Das Fiasko des Westens

Zwanzig Jahre Besatzung in Afghanistan endeten in einem Debakel. Aber was ist die Lehre daraus?

Seit dem Fiasko des Westens in Afghanistan und der Machtübernahme der Taliban im ganzen Land begegnet man einer bemerkenswerten Seltsamkeit: Viele Leute, die ansonsten den „US-Imperialismus“ oder die westliche „Weltpolizei“ kritisieren, werfen nun den Amerikanern vor, dass sie aus Afghanistan abgezogen sind. Also was jetzt? Wenn die Amerikaner einmarschieren, ist es schlecht, wenn sie raus marschieren aber auch? Ganz logisch ist das nicht, aber dieser Mangel an Logik ist auch Ausdruck eines realen Dilemmas.

Zunächst: Das Debakel ist vor allem dem verrückten Ex-Präsidenten Donald Trump zu verdanken. Er hat mit den Taliban den Abzug verhandelt und ist der Terrortruppe auch noch absurd entgegengekommen. Er hat den Abzug der letzten US-Soldaten mit 1. Mai verfügt. Der gegenwärtige Präsident Joe Biden hat das Fiasko also geerbt. Schwer zu sagen, was er noch machen hätte können: Schließlich waren, als er antrat, nur mehr ein paar wenige tausend US-Soldaten im Land, hätte er den Abzugplan noch einmal umstoßen wollen, hätte er wohl zehntausende Militärs zusätzlich nach Afghanistan entsenden müssen. Aber er wollte das ja gar nicht. Denn von Details abgesehen war er ja durchaus der Meinung, dass es Zeit ist, den Einsatz in Afghanistan zu beenden. Zwanzig Jahre Krieg sind genug. Man kann nicht ewig bleiben. Das ist die Haltung der neuen US-Regierung von Joe Biden. Mehr noch: Es ist wohl die Meinung der meisten Amerikaner. Da sind sich sogar die ganz Linken und die ganz Rechten einig.
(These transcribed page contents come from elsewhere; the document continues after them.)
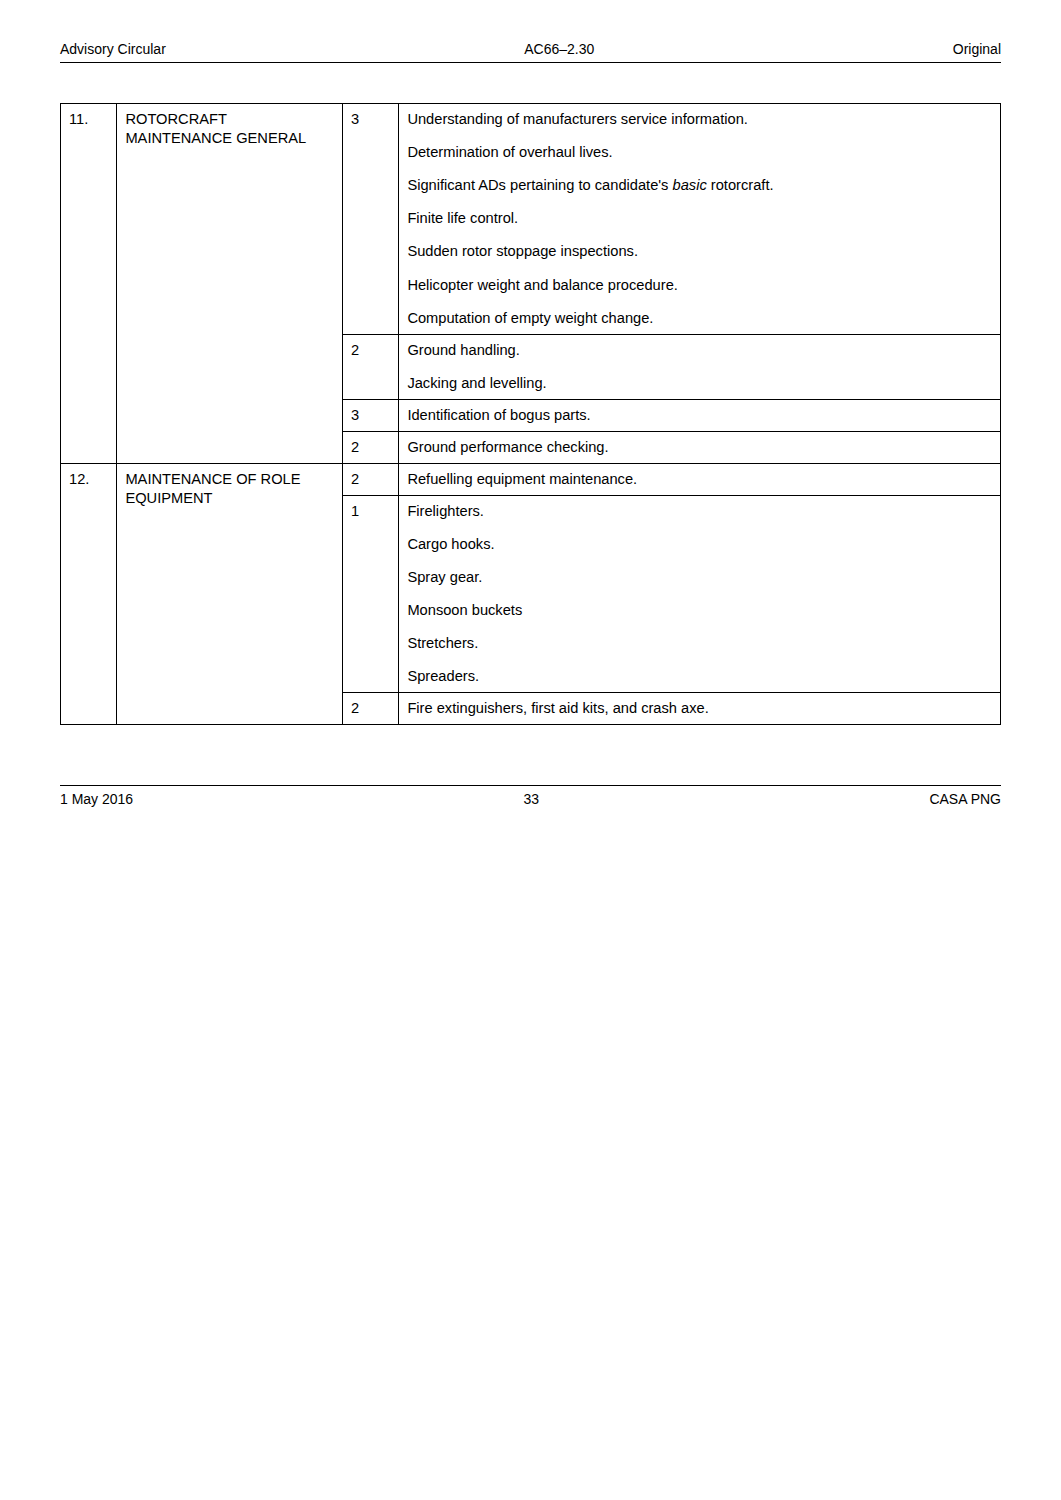Advisory Circular
AC66–2.30
Original
| 11. | ROTORCRAFT MAINTENANCE GENERAL | 3 | Understanding of manufacturers service information. Determination of overhaul lives. Significant ADs pertaining to candidate's basic rotorcraft. Finite life control. Sudden rotor stoppage inspections. Helicopter weight and balance procedure. Computation of empty weight change. |
| 2 | Ground handling. Jacking and levelling. |
| 3 | Identification of bogus parts. |
| 2 | Ground performance checking. |
| 12. | MAINTENANCE OF ROLE EQUIPMENT | 2 | Refuelling equipment maintenance. |
| 1 | Firelighters. Cargo hooks. Spray gear. Monsoon buckets Stretchers. Spreaders. |
| 2 | Fire extinguishers, first aid kits, and crash axe. |
1 May 2016
33
CASA PNG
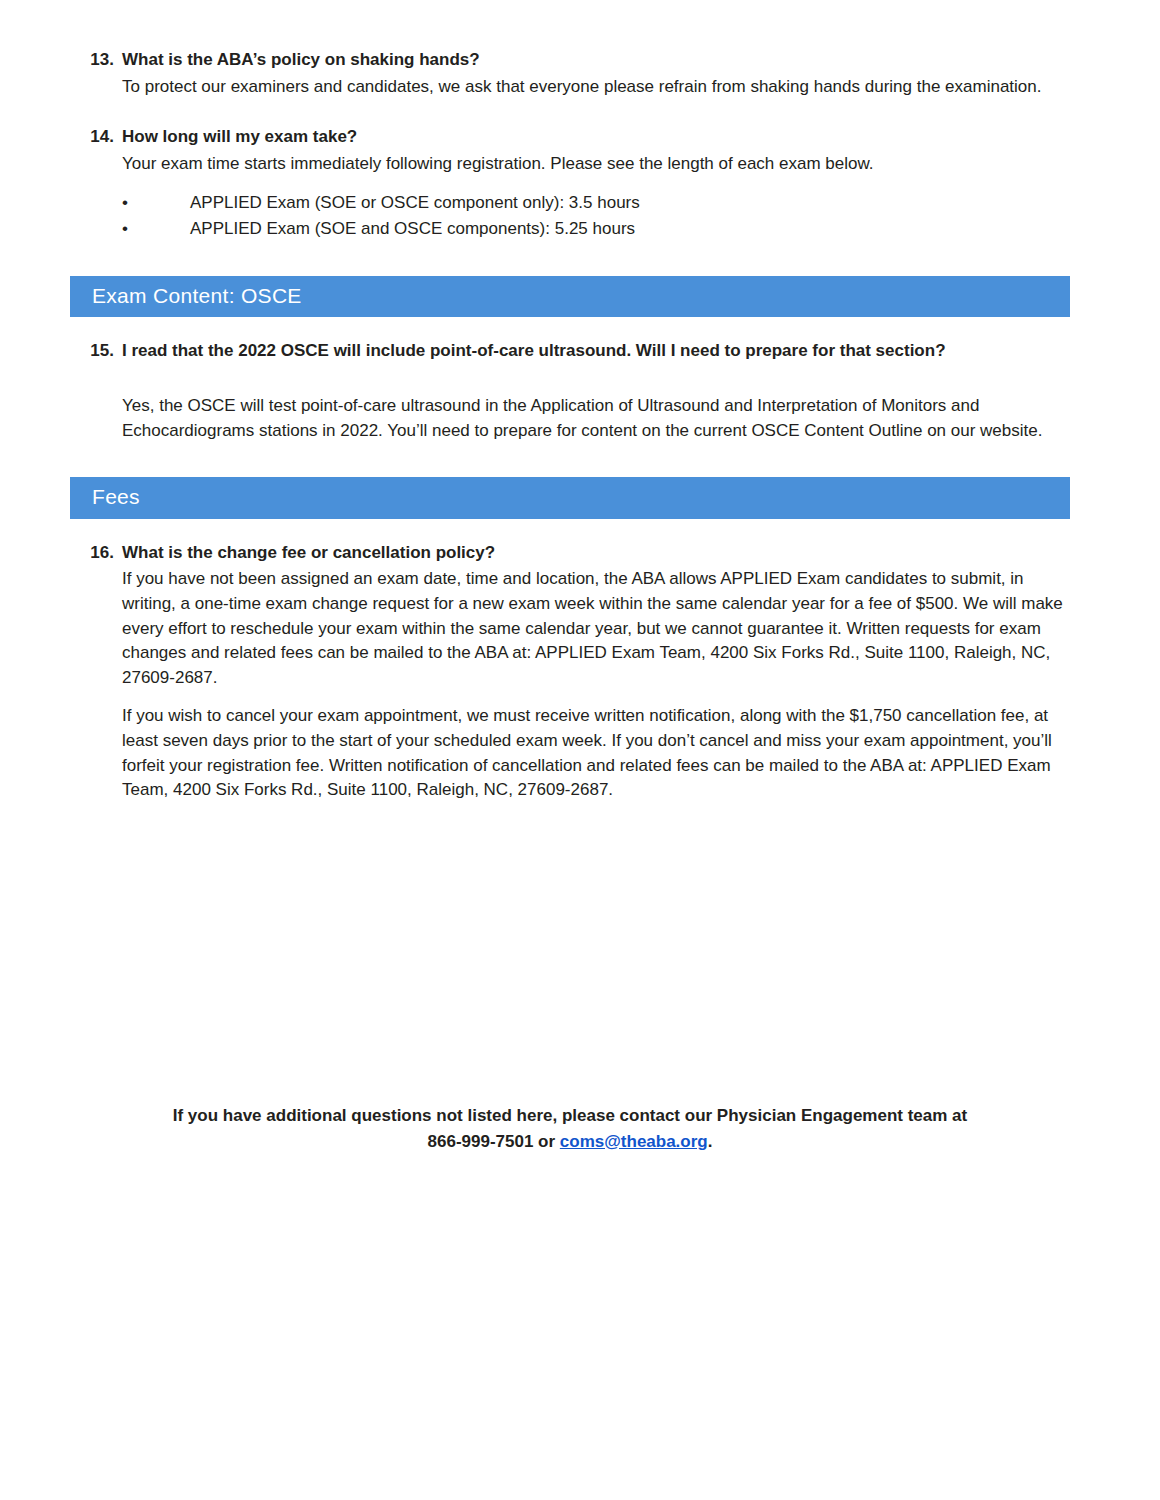13.
What is the ABA’s policy on shaking hands?
To protect our examiners and candidates, we ask that everyone please refrain from shaking hands during the examination.
14.
How long will my exam take?
Your exam time starts immediately following registration. Please see the length of each exam below.
APPLIED Exam (SOE or OSCE component only): 3.5 hours
APPLIED Exam (SOE and OSCE components): 5.25 hours
Exam Content: OSCE
15.
I read that the 2022 OSCE will include point-of-care ultrasound. Will I need to prepare for that section?
Yes, the OSCE will test point-of-care ultrasound in the Application of Ultrasound and Interpretation of Monitors and Echocardiograms stations in 2022. You’ll need to prepare for content on the current OSCE Content Outline on our website.
Fees
16.
What is the change fee or cancellation policy?
If you have not been assigned an exam date, time and location, the ABA allows APPLIED Exam candidates to submit, in writing, a one-time exam change request for a new exam week within the same calendar year for a fee of $500. We will make every effort to reschedule your exam within the same calendar year, but we cannot guarantee it. Written requests for exam changes and related fees can be mailed to the ABA at: APPLIED Exam Team, 4200 Six Forks Rd., Suite 1100, Raleigh, NC, 27609-2687.
If you wish to cancel your exam appointment, we must receive written notification, along with the $1,750 cancellation fee, at least seven days prior to the start of your scheduled exam week. If you don’t cancel and miss your exam appointment, you’ll forfeit your registration fee. Written notification of cancellation and related fees can be mailed to the ABA at: APPLIED Exam Team, 4200 Six Forks Rd., Suite 1100, Raleigh, NC, 27609-2687.
If you have additional questions not listed here, please contact our Physician Engagement team at
866-999-7501 or coms@theaba.org.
Vor 20 Jahren stürzte eine Nato-Intervention die Taliban, vertrieb die Terroristen von Osama bin Laden und besetzte das Land. Das war unmittelbar nach den Anschlägen vom 11. September, die aus dem Land heraus geplant wurden. Zu diesem Krieg gab es damals kaum eine Alternative. Denn es ist einfach, zu sagen, dass sich die USA und der Westen nicht „überall einmischen“ sollen. Aber hätte man Osama bin Laden und seine Unterstützer davonkommen lassen, die Kopfabschneider der Taliban gewähren lassen sollen? Man muss da schon fragen, was die Alternative gewesen wäre.

Zwanzig Jahre Besatzung und der Versuch des Aufbaus einer pluralistischen, demokratischen Zivilgesellschaft haben nicht gereicht. Innerhalb von wenigen Wochen ist das Land wieder in die Hände der Taliban gefallen, ohne dass die Marionetten-Regierung und deren Sicherheitskräfte sich auch nur erkennbar gewehrt haben. Der Westen hat hier eindeutig viele Fehler gemacht und auf die Falschen gesetzt. Zugleich sind Generationen von jungen Menschen in gute Schulen gegangen, es gab ein regelrechtes Bildungswunder, Mädchen und Frauen haben Universitäten besucht, die Künstler, Filmemacherinnen haben bemerkenswertes geleistet, freie Medien sind aufgeblüht. Insofern stimmt es nicht, dass die zwanzig Jahre „gar nichts“ gebracht hat. Es ist eher eine große Tragik: Hunderttausende Menschen stehen jetzt schutzlos da, versuchen verzweifelt, aus dem Land zu kommen. Und das, was erreicht wurde, wird wieder zurückgedreht.

Ja, westliche Interventionen zum Sturz von Terrorregimes gehen meist eher schlecht aus. Bestenfalls schaffen sie kleine Fortschritte, schlimmstenfalls „gescheiterte Staaten“, in denen alles zusammenbricht. Aber einfach zuzusehen, Leid, Terror oder gar Völkermorde einfach geschehen lassen, ist auch nicht gerade eine prima Alternative.

Dieses tragische Dilemma bleibt.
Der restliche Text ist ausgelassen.